Para embasar a pesquisa, os participantes tiveram oficinas de educação patrimonial promovidas pela Secretaria Municipal de Cultura. As atividades ensinaram o uso de fontes históricas e incentivaram o reconhecimento do patrimônio cultural local, aguçando o olhar dos jovens para as múltiplas identidades e histórias presentes no seu entorno.
A qualidade e inovação do projeto “Impressões Botânicas” renderam importantes reconhecimentos. A iniciativa foi agraciada com o Prêmio Arte e Natureza nas Escolas, concedido pelo Instituto Inhotim, que destaca projetos integradores de arte, ciência e saberes populares.

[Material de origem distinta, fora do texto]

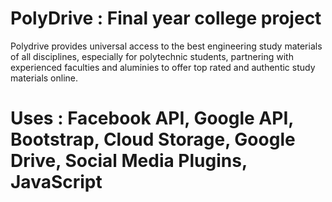 # PolyDrive : Final year college project
Polydrive provides universal access to the best engineering study materials of all disciplines, especially for polytechnic students, partnering with experienced faculties and aluminies to offer top rated and authentic study materials online.
# Uses : Facebook API, Google API, Bootstrap, Cloud Storage, Google Drive, Social Media Plugins, JavaScript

O idealizador do trabalho, professor Marcos Cabral de Melo, também foi premiado. Ele conquistou o primeiro lugar no II Prêmio Prof. Ângelo Machado – Biólogos Educadores, do Conselho Regional de Biologia – 4ª Região, que homenageia experiências de excelência na Educação Básica.
O projeto ainda chegou à final nacional do 3º Prêmio Nacional Liga Steam – Festival LED 2025 (categoria do 3º ao 9º ano), uma realização da Globo e Fundação Roberto Marinho, que valoriza iniciativas ligadas à sustentabilidade e à educação ambiental. Além disso, a experiência foi apresentada na 13ª Feira Brasileira de Trabalhos de Iniciação Científica na Educação Básica e Técnica, da UFMG.
O lançamento da revista “Impressões Botânicas” está marcado para as 9h deste sábado (29), na sede da escola, localizada na rua Vera Cruz, 310, Jardim das Alterosas. O evento celebra não apenas a conclusão de um projeto pedagógico de sucesso, mas a valorização da história e da identidade da comunidade.